Contributions of all kinds are welcomed by the Design Group. You are welcome to send material by email to Bill Barton or to any other member of the Group.

At this time we are soliciting in particular Klein Vignettes and comments on the Book Structure. We expect to have four Model Vignettes mounted on this site by the end of July at the latest.

Klein Vignette Criteria

  • Type 1: Trajectories connecting school mathematics with advanced and recent aspects of the field of mathematics.
  • Type 2: Explanations of modern significant applications


Both types should start with an Inspiring Example or Problem that connects to the culture of the school teacher (either the mathematics they know or teach, or some familiar aspect of the world). The material from the field of mathematics should show teachers something beyond what they know (even if it may not be at the boundary of mathematics).
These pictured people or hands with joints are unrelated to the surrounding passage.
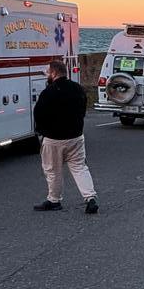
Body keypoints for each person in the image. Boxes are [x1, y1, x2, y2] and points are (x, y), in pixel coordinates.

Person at [32, 59, 98, 213]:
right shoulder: (78, 89)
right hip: (75, 136)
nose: (47, 75)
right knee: (79, 167)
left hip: (53, 139)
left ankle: (54, 200)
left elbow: (39, 114)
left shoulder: (48, 92)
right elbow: (82, 111)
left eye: (48, 72)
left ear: (54, 73)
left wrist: (41, 132)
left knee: (53, 170)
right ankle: (90, 198)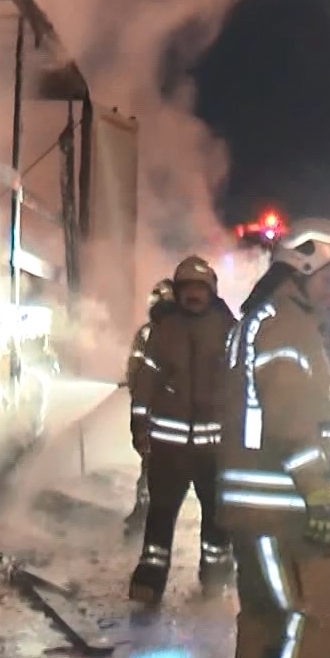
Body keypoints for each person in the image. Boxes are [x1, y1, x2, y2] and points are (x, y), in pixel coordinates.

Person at [218, 218, 330, 658]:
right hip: (282, 505)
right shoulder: (286, 326)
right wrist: (318, 490)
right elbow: (289, 420)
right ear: (301, 268)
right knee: (321, 612)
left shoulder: (262, 320)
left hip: (253, 502)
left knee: (263, 612)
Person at [127, 258, 235, 602]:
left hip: (213, 449)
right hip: (169, 449)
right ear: (178, 292)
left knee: (217, 516)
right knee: (160, 514)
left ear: (211, 293)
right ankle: (150, 578)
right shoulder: (164, 330)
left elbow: (241, 383)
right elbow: (146, 380)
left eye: (200, 289)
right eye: (187, 289)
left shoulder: (228, 330)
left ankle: (215, 575)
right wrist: (139, 422)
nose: (193, 296)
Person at [124, 279, 175, 533]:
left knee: (151, 469)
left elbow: (135, 372)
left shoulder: (148, 333)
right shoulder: (180, 332)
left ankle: (143, 518)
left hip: (158, 417)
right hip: (169, 417)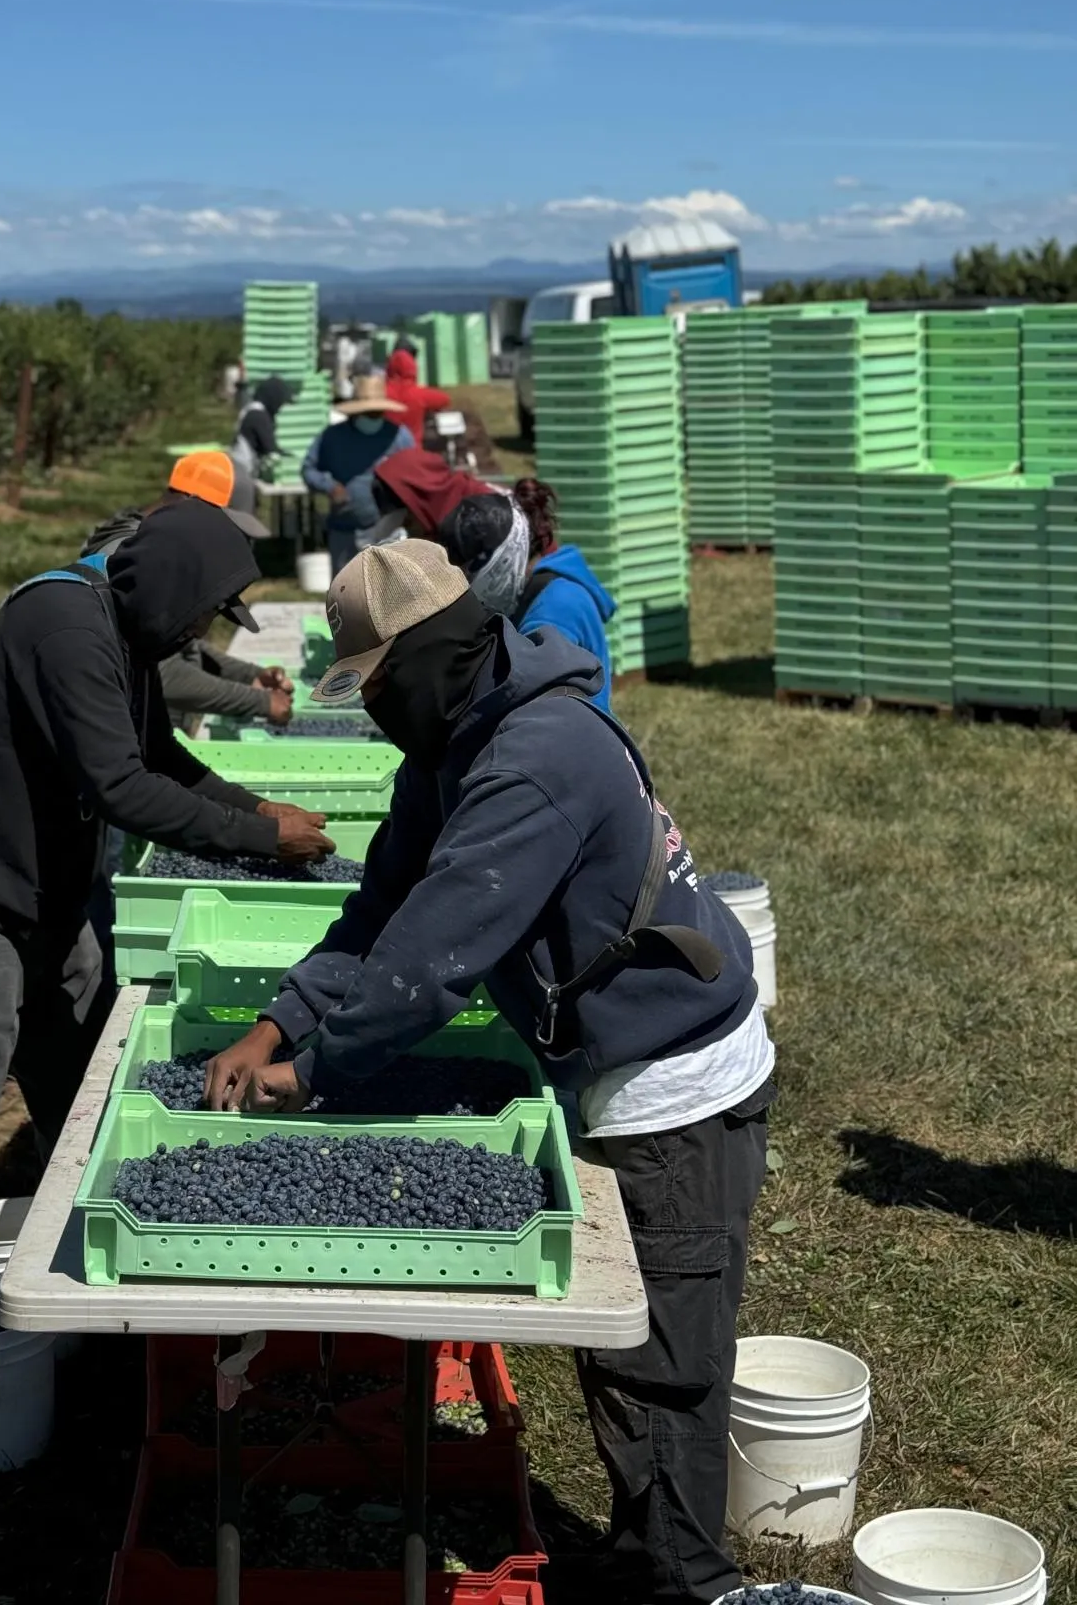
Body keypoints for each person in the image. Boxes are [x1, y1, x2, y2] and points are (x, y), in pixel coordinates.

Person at [204, 540, 772, 1605]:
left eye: (373, 688)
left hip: (679, 1083)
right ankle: (641, 1553)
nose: (371, 711)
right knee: (624, 1363)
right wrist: (274, 1024)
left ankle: (687, 1577)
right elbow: (383, 911)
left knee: (667, 1369)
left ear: (424, 660)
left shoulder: (534, 757)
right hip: (606, 1061)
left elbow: (432, 963)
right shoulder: (455, 736)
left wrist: (312, 1075)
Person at [0, 499, 333, 1286]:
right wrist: (263, 839)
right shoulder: (66, 624)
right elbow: (124, 788)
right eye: (199, 614)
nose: (200, 634)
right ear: (171, 585)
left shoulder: (123, 631)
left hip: (45, 890)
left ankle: (87, 1252)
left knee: (89, 1078)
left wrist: (256, 808)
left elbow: (158, 754)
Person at [373, 449, 618, 713]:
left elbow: (536, 706)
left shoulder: (554, 612)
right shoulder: (539, 590)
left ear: (493, 564)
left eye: (466, 573)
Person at [82, 450, 295, 731]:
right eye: (226, 522)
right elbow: (164, 672)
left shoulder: (154, 545)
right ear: (192, 503)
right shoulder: (134, 557)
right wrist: (258, 702)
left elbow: (182, 644)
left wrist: (248, 675)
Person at [300, 372, 415, 576]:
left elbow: (416, 473)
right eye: (368, 413)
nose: (373, 418)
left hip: (388, 529)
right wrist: (329, 486)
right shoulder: (332, 437)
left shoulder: (399, 437)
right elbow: (308, 469)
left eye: (377, 413)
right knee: (345, 592)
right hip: (345, 529)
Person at [229, 374, 299, 513]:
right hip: (241, 475)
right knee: (243, 517)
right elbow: (270, 449)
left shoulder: (251, 410)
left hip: (237, 471)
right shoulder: (259, 417)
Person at [384, 340, 452, 447]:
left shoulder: (381, 392)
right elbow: (445, 399)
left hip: (384, 451)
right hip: (412, 450)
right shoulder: (418, 393)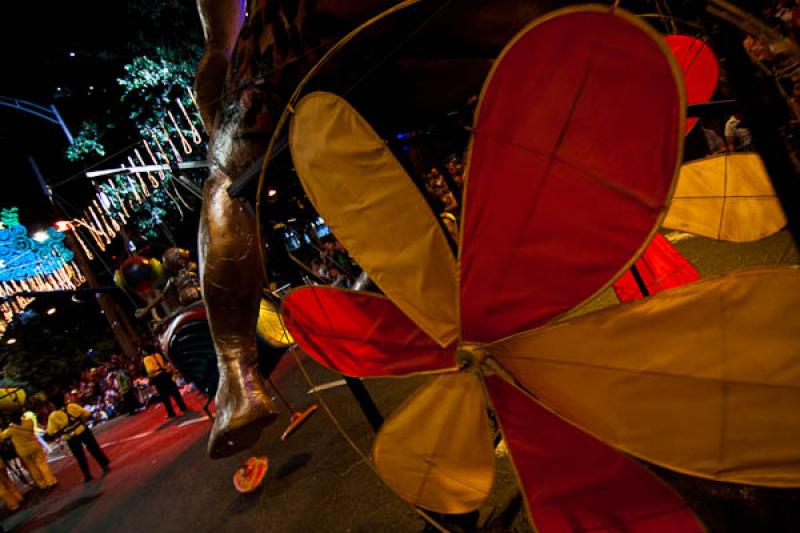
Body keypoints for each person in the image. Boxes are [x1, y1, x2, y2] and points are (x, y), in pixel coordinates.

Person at [47, 393, 110, 483]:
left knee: (80, 457)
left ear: (53, 404)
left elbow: (50, 431)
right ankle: (104, 465)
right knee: (94, 448)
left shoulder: (53, 416)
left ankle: (87, 475)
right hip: (83, 430)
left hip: (71, 437)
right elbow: (87, 414)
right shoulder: (72, 406)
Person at [2, 413, 57, 489]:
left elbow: (2, 436)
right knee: (42, 464)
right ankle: (51, 481)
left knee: (32, 467)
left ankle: (42, 484)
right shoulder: (29, 422)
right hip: (35, 446)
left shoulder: (10, 430)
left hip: (23, 451)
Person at [143, 349, 188, 418]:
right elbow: (163, 364)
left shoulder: (146, 359)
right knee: (175, 392)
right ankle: (183, 407)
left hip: (158, 378)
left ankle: (171, 413)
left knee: (165, 397)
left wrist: (149, 377)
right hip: (165, 374)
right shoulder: (157, 354)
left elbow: (150, 370)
Type 1 will need to have “transitional objects” or a “chain of linkages” that take the teachers to the edge of the ocean so they can see the horizon-—or sail a little way towards it.

Both types need to have in mind the reader listening and asking “Why is this important?”, and the answer should be scientifically deep. It must tell something about mathematics, or about the role of mathematics inside science and technology, or about how mathematics develops in general terms. It should have a mathematical moral (which needs to be explicitly stated). It should go inside the mathematics and not just tell us that there is mathematics hidden inside that topic.
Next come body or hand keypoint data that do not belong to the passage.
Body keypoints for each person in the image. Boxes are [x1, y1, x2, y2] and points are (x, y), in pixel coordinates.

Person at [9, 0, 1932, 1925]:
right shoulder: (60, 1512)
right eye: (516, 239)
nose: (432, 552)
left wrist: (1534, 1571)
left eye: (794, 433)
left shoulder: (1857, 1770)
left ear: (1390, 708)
The vignettes need to be written in the awareness of the role of technology without allowing it to dictate the content. All vignettes should be short and focused, most of them having 5-6 pages, at the maximum 10 pages. Vignettes should be written in a self-contained way, even if hierarchies of papers pushing the topic further are also encouraged. Attention should be put on providing references, especially those that take the topic further, and related websites would either give more information on the topic or provide teacher resources.